- [Exercise 1]:
Decide whether each statement below agrees with the chart panel tutorial, and answer (a), (b) and (c) with yes or no plus the deciding words from the tutorial, quoted exactly. (a) The Swing version of ChartPanel extends JPanel. (b) The chart-initializing method in the Swing version differs from the one in the AWT version. (c) KavaChart works only in AWT environments.
- [Exercise 2]:
Carry the chart panel tutorial forward, starting after its final line.

The finished ChartPanel looks like this:
import java.awt.*;
import javachart.chart.*;

public class ChartPanel extends Panel {
   public BarChart chart = new BarChart("sample");

   protected void initChart(){
      double[] sampleData = {123, 432, 345, 432};
      chart.addDataset("Banana Sales", sampleData);
      chart.setLegendVisible(true);
      chart.getBackground().setTitleString("Sample Chart");
   }

   public void update(Graphics g){
      paint(g);
   }

   public void paint(Graphics g){
      chart.paint(this, g);
   }

   public static void main(String[] args){
                Frame myFrame = new Frame("Title Bar");
                ChartPanel myPanel = new ChartPanel();
                myPanel.initChart();
                myFrame.add(myPanel);
                myFrame.setSize(400, 400);
                myFrame.setVisible(true);
   }
}

Example 3 - a reusable lightweight chart panel

Our next example is nearly identical, except that it uses lightweight Swing components. Because of KavaChart's flexible architecture, it can be used easily with either Swing or AWT environments:

Step 1 - create a standalone program that will 1) create a reusable ChartPanel class, and 2) place that JPanel into a JFrame:

public class ChartPanel extends JPanel {
        public static void main(String[] args){
                JFrame myFrame = new JFrame("Title Bar");
                ChartPanel myPanel = new ChartPanel();
                myFrame.getContentPane().add(myPanel);
                myFrame.setSize(400, 400);
                myFrame.setVisible(true);
        }
}
Step 2 - add a method to initialize a simple chart. This is identical to the previous AWT example.
   public BarChart chart = new BarChart("sample");

   protected void initChart(){
      double[] sampleData = {123, 432, 345, 432};
      chart.addDataset("Banana Sales", sampleData);
      chart.setLegendVisible(true);
      chart.getBackground().setTitleString("Sample Chart");
   }
Step 3 - override the JPanel's paint and update methods to draw a chart whenever this panel paints itself. Again, this is identical to the AWT modifications:
public void update(Graphics g){
   paint(g);
}

public void paint(Graphics g){
        chart.paint(this, g);
}
Like the AWT version, the lightweight ChartPanel class can be used by any other graphics class with a few simple lines:
ChartPanel myChartPanel = new ChartPanel();
myChartPanel.initChart();
add(myChartPanel);
myChartPanel.chart.getBackground().setTitleString("a totally new title");
etc.

- [Dataset rows]:
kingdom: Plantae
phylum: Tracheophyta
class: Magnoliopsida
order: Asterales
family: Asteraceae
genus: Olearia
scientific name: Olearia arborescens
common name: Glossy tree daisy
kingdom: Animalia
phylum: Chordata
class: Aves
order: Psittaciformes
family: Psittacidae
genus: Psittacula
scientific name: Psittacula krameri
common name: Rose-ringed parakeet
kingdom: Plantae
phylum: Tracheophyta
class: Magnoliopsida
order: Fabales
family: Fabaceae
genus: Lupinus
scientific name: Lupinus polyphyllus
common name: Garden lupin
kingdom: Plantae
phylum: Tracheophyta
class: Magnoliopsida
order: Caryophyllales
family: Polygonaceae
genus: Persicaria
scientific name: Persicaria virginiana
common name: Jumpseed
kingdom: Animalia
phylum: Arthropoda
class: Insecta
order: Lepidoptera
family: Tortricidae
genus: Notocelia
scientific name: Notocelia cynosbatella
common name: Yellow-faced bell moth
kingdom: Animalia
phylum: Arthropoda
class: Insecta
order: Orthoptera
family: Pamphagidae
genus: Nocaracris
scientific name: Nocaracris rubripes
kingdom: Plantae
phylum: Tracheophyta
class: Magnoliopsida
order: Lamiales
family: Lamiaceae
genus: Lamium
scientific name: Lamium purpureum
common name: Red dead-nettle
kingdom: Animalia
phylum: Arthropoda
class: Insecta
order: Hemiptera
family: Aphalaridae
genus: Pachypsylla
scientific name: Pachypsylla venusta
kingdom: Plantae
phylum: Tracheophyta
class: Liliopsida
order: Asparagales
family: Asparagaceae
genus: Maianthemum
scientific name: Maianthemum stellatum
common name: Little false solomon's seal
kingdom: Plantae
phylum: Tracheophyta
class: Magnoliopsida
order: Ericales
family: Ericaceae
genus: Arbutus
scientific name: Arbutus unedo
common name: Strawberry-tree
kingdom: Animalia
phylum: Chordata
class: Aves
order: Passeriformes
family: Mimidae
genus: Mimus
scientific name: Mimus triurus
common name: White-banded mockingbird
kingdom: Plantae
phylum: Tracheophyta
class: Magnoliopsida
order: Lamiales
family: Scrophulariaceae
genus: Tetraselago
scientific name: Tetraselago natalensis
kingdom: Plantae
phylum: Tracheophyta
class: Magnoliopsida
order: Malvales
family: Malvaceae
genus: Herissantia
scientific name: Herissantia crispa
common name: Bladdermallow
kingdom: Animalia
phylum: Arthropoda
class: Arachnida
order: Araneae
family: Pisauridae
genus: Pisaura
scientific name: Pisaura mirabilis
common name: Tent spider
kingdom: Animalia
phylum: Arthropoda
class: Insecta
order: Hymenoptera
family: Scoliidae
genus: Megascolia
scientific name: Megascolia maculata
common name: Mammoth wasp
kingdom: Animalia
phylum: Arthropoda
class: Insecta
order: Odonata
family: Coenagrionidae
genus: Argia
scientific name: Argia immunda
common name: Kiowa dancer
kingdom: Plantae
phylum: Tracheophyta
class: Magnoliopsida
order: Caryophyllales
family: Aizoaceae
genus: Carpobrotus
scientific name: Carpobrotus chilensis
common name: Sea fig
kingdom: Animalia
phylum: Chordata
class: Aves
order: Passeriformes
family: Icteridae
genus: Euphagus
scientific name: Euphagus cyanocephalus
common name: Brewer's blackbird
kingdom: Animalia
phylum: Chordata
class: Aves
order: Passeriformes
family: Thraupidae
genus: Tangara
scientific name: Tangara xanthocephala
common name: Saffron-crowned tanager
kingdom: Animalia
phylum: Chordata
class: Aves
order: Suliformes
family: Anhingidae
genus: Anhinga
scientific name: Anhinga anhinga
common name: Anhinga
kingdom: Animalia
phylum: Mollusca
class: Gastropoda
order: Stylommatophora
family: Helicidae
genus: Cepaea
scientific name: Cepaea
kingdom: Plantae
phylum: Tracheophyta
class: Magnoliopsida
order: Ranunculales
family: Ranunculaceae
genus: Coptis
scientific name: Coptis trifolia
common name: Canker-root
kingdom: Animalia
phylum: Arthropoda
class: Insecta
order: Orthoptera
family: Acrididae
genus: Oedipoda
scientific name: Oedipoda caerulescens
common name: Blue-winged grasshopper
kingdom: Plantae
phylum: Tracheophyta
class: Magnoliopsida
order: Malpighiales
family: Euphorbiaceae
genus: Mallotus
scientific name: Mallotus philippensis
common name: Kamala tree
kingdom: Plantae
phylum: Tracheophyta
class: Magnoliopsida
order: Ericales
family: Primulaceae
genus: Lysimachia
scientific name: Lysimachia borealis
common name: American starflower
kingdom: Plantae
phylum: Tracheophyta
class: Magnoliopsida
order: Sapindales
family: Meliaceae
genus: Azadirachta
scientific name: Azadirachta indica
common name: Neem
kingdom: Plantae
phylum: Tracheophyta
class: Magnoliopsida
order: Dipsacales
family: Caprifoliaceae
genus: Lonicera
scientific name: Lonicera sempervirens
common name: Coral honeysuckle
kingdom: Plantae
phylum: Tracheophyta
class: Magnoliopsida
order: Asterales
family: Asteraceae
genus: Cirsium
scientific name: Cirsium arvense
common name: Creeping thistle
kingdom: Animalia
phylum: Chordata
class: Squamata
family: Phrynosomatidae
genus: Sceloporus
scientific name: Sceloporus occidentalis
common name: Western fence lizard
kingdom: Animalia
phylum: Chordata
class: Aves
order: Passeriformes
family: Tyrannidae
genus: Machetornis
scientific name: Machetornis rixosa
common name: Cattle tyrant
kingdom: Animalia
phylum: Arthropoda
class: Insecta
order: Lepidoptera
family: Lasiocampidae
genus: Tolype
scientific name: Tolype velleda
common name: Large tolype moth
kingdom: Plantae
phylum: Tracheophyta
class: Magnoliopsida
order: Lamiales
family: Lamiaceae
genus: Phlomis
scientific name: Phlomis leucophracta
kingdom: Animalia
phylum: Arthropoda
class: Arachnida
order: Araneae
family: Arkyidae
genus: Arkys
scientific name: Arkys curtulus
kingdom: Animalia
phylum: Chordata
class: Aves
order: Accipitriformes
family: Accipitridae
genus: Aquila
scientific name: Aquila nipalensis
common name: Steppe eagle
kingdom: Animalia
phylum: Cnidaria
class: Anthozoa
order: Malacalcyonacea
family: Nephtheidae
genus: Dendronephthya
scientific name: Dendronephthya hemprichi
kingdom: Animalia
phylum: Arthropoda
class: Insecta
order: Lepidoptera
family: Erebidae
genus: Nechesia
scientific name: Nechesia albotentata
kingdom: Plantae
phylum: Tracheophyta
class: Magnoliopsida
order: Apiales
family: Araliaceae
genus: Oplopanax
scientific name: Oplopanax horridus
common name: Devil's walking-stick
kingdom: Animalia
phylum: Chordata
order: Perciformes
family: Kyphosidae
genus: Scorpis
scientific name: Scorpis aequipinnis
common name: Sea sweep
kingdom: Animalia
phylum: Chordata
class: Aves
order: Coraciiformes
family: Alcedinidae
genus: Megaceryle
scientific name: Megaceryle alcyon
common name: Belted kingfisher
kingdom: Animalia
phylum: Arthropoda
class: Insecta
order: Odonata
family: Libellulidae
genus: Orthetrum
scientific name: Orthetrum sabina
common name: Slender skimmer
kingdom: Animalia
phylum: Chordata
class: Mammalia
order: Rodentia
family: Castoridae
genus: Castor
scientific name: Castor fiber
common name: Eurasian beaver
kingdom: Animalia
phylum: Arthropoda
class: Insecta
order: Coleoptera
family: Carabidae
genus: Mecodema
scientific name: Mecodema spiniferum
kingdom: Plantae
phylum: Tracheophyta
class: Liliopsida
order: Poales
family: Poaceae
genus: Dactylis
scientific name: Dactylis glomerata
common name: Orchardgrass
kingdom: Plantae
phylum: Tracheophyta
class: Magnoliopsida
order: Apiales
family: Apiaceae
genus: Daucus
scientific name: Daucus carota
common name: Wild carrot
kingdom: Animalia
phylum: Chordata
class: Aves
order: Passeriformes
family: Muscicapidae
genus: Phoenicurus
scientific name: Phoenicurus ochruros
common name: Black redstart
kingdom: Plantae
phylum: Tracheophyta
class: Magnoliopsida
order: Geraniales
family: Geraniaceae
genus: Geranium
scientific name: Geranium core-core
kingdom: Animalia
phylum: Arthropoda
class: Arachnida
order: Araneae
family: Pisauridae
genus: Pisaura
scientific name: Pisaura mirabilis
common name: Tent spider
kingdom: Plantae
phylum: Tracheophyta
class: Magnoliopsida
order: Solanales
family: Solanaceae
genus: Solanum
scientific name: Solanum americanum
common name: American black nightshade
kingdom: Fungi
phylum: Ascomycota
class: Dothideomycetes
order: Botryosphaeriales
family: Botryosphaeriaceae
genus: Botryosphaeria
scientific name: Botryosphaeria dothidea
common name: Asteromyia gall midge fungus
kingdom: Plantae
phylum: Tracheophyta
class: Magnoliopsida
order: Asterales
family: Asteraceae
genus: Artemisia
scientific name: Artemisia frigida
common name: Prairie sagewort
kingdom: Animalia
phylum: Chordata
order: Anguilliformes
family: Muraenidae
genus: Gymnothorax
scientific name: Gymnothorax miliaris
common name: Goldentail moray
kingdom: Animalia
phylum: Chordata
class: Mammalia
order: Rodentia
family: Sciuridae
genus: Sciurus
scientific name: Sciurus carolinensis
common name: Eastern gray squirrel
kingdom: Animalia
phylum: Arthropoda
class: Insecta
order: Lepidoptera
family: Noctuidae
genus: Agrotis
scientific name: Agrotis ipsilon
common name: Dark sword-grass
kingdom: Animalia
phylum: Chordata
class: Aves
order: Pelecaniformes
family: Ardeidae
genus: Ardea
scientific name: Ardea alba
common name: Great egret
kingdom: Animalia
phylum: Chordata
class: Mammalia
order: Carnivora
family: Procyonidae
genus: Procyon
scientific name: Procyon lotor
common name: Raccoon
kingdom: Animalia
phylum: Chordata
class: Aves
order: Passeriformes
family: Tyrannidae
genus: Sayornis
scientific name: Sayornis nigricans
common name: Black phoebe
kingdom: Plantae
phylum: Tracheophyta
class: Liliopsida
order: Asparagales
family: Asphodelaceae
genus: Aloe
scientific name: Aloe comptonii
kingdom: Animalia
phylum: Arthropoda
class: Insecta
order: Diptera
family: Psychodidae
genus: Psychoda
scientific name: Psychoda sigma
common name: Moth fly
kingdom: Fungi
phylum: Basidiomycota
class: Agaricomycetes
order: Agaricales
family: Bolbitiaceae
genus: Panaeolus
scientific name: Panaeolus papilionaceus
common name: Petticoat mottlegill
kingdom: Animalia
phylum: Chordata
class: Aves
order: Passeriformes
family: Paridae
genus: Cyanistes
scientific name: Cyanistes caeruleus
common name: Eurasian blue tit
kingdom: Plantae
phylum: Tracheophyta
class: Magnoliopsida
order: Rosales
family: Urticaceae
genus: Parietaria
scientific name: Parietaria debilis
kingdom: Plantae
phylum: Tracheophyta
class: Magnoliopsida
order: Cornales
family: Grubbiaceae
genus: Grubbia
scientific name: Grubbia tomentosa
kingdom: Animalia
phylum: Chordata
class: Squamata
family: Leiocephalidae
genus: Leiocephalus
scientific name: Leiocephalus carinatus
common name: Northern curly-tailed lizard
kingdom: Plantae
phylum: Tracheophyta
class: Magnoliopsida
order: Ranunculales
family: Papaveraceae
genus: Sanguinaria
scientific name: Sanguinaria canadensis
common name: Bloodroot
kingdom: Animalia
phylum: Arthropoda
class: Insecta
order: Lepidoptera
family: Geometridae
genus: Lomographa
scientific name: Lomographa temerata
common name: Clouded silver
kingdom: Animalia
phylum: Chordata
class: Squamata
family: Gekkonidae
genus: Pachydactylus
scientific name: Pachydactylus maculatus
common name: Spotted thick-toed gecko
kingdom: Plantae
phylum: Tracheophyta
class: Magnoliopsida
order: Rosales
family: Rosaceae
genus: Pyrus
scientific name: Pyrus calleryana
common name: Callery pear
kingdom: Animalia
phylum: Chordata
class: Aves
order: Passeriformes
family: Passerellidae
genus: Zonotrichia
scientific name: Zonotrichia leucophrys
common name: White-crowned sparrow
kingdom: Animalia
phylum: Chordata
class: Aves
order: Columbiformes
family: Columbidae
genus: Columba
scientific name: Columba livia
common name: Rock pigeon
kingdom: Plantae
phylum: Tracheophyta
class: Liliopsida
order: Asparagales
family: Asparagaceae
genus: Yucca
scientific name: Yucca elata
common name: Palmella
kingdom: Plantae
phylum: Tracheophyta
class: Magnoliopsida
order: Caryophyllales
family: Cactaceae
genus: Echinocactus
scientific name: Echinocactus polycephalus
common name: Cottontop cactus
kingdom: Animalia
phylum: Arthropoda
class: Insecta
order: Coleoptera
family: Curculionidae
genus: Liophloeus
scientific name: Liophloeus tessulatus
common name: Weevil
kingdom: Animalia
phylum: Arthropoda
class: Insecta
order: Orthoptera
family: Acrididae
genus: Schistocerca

- [Exercise answer 1]:
(a) Yes: "public class ChartPanel extends JPanel {"
(b) No: "This is identical to the previous AWT example."
(c) No: "it can be used easily with either Swing or AWT environments"

- [Exercise answer 2]:
The finished ChartPanel looks like this:
import javax.swing.*;
import javachart.chart.*;

public class ChartPanel extends JPanel {
   public BarChart chart = new BarChart("sample");

   protected void initChart(){
      double[] sampleData = {123, 432, 345, 432};
      chart.addDataset("Banana Sales", sampleData);
      chart.setLegendVisible(true);
      chart.getBackground().setTitleString("Sample Chart");
   }

   public void update(Graphics g){
      paint(g);
   }

   public void paint(Graphics g){
      chart.paint(this, g);
   }

   public static void main(String[] args){
                JFrame myFrame = new JFrame("Title Bar");
                ChartPanel myPanel = new ChartPanel();
                myPanel.initChart();
                myFrame.getContentPane().add(myPanel);
                myFrame.setSize(400, 400);
                myFrame.setVisible(true);
   }
}

Example 4 - using KavaChart Beans

Our next example demonstrates how to use KavaChart beans to create a standalone application containing a chart. While our ChartPanel example above could be used as a Java Bean, it's not particularly useful in this context. This is largely because a) it has no useful properties exposed at a top level and b) because the chart's underlying data is self-contained and contrived. KavaChart beans include a customizer for each chart type, providing GUI access to most chart properties. They also include a plug-in data source model and a set of data source beans that permit you to easily separate data management from visual display management. Our initial example uses no data source, and relies on built-in sample data contained within the bean:

Step 1 - create a standalone program the draws a Frame containing our bean. This time we'll use a PieChart. The following program draws a charting Frame with a size of 400 pixels by 400 pixels:

import java.awt.*;
import javachart.beans.chart.*;

public class ChartFrame extends Frame {
        public static void main(String[] args){
                ChartFrame app = new ChartFrame();
                app.setSize(400, 400);
                app.add(new PieChart());
                app.setVisible(true);
        }
}
Note that the bean automatically takes care of issues like resizing, double buffering, repainting, string rotations, etc. This simplification has tremendous value in many applications.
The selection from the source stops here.